▸ **MATERIALS PROVIDED**:
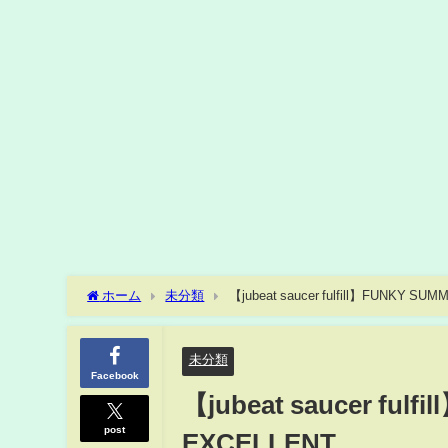
ホーム
未分類
【jubeat saucer fulfill】FUNKY S
未分類
Facebook
【jubeat saucer ful
post
EXCELLENT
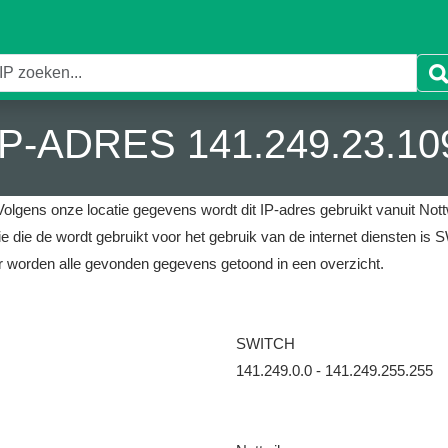
IP-ADRES 141.249.23.10
Volgens onze locatie gegevens wordt dit IP-adres gebruikt vanuit Nottw
ie die de wordt gebruikt voor het gebruik van de internet diensten is
r worden alle gevonden gegevens getoond in een overzicht.
SWITCH
141.249.0.0 - 141.249.255.255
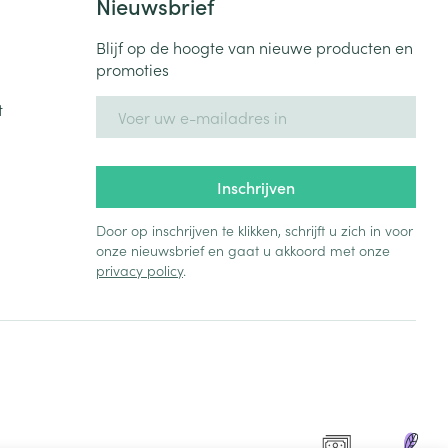
Nieuwsbrief
Blijf op de hoogte van nieuwe producten en
promoties
E-mail adres
t
Inschrijven
Door op inschrijven te klikken, schrijft u zich in voor
onze nieuwsbrief en gaat u akkoord met onze
privacy policy
.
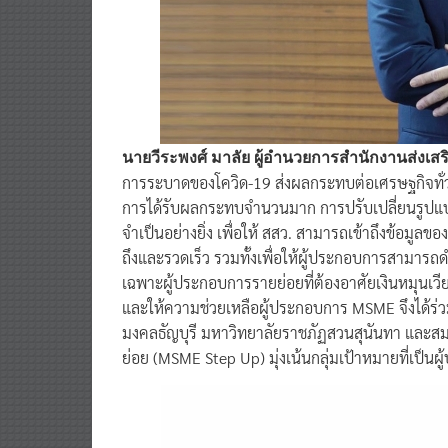
นายวีระพงศ์ มาลัย ผู้อำนวยการสำนักงานส่งเ
การระบาดของโควิด-19 ส่งผลกระทบต่อเศรษฐกิจทั่
การได้รับผลกระทบจำนวนมาก การปรับเปลี่ยนรูปแบบ
จำเป็นอย่างยิ่ง เพื่อให้ สสว. สามารถเข้าถึงข้อมูล
ถึงและรวดเร็ว รวมทั้งเพื่อให้ผู้ประกอบการสามารถ
เฉพาะผู้ประกอบการรายย่อยที่ต้องอาศัยเงินหมุนเวีย
และให้ความช่วยเหลือผู้ประกอบการ MSME จึงได้ร่
มงคลธัญบุรี มหาวิทยาลัยราชภัฏสวนสุนันทา และสม
ย่อย (MSME Step Up) มุ่งเน้นกลุ่มเป้าหมายที่เป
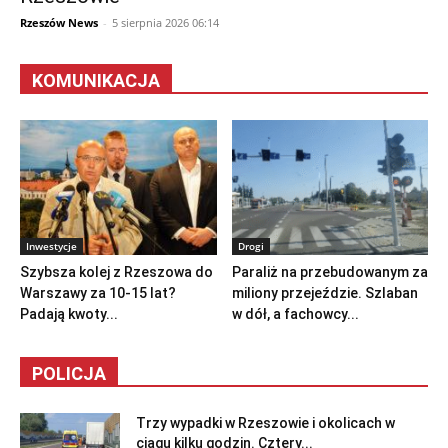
Rzeszów News
-
5 sierpnia 2026 06:14
KOMUNIKACJA
Inwestycje
Drogi
Szybsza kolej z Rzeszowa do
Paraliż na przebudowanym za
Warszawy za 10-15 lat?
miliony przejeździe. Szlaban
Padają kwoty...
w dół, a fachowcy...
POLICJA
Trzy wypadki w Rzeszowie i okolicach w
ciągu kilku godzin. Cztery...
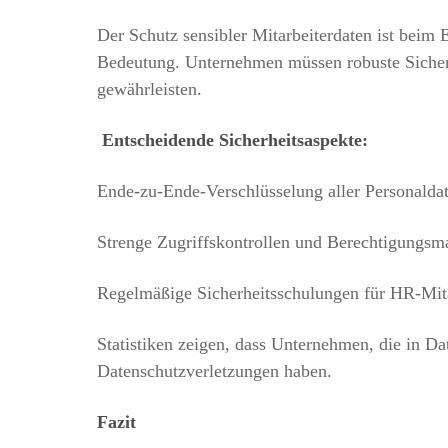
Der Schutz sensibler Mitarbeiterdaten ist beim 
Bedeutung. Unternehmen müssen robuste Sicher
gewährleisten.
Entscheidende Sicherheitsaspekte:
Ende-zu-Ende-Verschlüsselung aller Personaldat
Strenge Zugriffskontrollen und Berechtigungsm
Regelmäßige Sicherheitsschulungen für HR-Mita
Statistiken zeigen, dass Unternehmen, die in Da
Datenschutzverletzungen haben.
Fazit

▸ **EXERCISE INSTRUCTIONS**:
Return, in full, every line of these entries that holds "MSME".

▸ **TASK RESULT**:
และให้ความช่วยเหลือผู้ประกอบการ MSME จึงได้ร่
ย่อย (MSME Step Up) มุ่งเน้นกลุ่มเป้าหมายที่เป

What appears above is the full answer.